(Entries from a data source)

------------------------------------------------------------------------

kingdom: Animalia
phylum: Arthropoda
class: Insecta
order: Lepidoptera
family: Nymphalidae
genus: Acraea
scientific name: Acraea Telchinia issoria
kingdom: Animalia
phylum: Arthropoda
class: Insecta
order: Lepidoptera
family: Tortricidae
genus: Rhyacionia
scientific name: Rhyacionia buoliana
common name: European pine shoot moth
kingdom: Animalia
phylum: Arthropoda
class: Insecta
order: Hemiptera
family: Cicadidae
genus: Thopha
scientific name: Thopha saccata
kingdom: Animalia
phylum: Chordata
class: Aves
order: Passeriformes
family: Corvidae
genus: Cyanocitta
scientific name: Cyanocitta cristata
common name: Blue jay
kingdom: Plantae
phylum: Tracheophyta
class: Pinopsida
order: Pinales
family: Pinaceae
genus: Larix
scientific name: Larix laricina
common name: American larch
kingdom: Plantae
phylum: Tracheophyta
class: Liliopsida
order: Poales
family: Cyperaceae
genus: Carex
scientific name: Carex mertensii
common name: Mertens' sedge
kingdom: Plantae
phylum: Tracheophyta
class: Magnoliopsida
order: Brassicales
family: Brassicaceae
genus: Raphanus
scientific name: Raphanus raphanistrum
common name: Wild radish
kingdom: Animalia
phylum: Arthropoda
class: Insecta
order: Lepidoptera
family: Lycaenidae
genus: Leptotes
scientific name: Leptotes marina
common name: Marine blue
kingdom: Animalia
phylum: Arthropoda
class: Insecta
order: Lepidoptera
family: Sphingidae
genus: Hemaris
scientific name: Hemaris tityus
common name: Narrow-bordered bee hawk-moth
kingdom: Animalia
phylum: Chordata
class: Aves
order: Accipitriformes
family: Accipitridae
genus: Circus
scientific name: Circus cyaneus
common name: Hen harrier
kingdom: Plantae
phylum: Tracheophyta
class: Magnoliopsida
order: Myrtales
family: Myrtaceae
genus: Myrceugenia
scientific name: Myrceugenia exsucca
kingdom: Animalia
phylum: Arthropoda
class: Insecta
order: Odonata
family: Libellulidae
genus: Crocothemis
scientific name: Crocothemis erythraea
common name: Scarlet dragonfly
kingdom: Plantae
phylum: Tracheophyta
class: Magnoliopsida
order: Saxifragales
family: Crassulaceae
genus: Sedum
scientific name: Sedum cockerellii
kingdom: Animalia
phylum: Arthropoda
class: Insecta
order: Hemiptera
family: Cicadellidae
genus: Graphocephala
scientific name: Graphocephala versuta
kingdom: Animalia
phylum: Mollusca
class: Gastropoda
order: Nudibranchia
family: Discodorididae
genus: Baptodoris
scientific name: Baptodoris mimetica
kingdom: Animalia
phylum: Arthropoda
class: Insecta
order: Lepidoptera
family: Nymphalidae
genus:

------------------------------------------------------------------------

REQUIREMENTS
Reproduce every line of the entries above without changing anything.

RESULT BELOW
kingdom: Animalia
phylum: Arthropoda
class: Insecta
order: Lepidoptera
family: Nymphalidae
genus: Acraea
scientific name: Acraea Telchinia issoria
kingdom: Animalia
phylum: Arthropoda
class: Insecta
order: Lepidoptera
family: Tortricidae
genus: Rhyacionia
scientific name: Rhyacionia buoliana
common name: European pine shoot moth
kingdom: Animalia
phylum: Arthropoda
class: Insecta
order: Hemiptera
family: Cicadidae
genus: Thopha
scientific name: Thopha saccata
kingdom: Animalia
phylum: Chordata
class: Aves
order: Passeriformes
family: Corvidae
genus: Cyanocitta
scientific name: Cyanocitta cristata
common name: Blue jay
kingdom: Plantae
phylum: Tracheophyta
class: Pinopsida
order: Pinales
family: Pinaceae
genus: Larix
scientific name: Larix laricina
common name: American larch
kingdom: Plantae
phylum: Tracheophyta
class: Liliopsida
order: Poales
family: Cyperaceae
genus: Carex
scientific name: Carex mertensii
common name: Mertens' sedge
kingdom: Plantae
phylum: Tracheophyta
class: Magnoliopsida
order: Brassicales
family: Brassicaceae
genus: Raphanus
scientific name: Raphanus raphanistrum
common name: Wild radish
kingdom: Animalia
phylum: Arthropoda
class: Insecta
order: Lepidoptera
family: Lycaenidae
genus: Leptotes
scientific name: Leptotes marina
common name: Marine blue
kingdom: Animalia
phylum: Arthropoda
class: Insecta
order: Lepidoptera
family: Sphingidae
genus: Hemaris
scientific name: Hemaris tityus
common name: Narrow-bordered bee hawk-moth
kingdom: Animalia
phylum: Chordata
class: Aves
order: Accipitriformes
family: Accipitridae
genus: Circus
scientific name: Circus cyaneus
common name: Hen harrier
kingdom: Plantae
phylum: Tracheophyta
class: Magnoliopsida
order: Myrtales
family: Myrtaceae
genus: Myrceugenia
scientific name: Myrceugenia exsucca
kingdom: Animalia
phylum: Arthropoda
class: Insecta
order: Odonata
family: Libellulidae
genus: Crocothemis
scientific name: Crocothemis erythraea
common name: Scarlet dragonfly
kingdom: Plantae
phylum: Tracheophyta
class: Magnoliopsida
order: Saxifragales
family: Crassulaceae
genus: Sedum
scientific name: Sedum cockerellii
kingdom: Animalia
phylum: Arthropoda
class: Insecta
order: Hemiptera
family: Cicadellidae
genus: Graphocephala
scientific name: Graphocephala versuta
kingdom: Animalia
phylum: Mollusca
class: Gastropoda
order: Nudibranchia
family: Discodorididae
genus: Baptodoris
scientific name: Baptodoris mimetica
kingdom: Animalia
phylum: Arthropoda
class: Insecta
order: Lepidoptera
family: Nymphalidae
genus:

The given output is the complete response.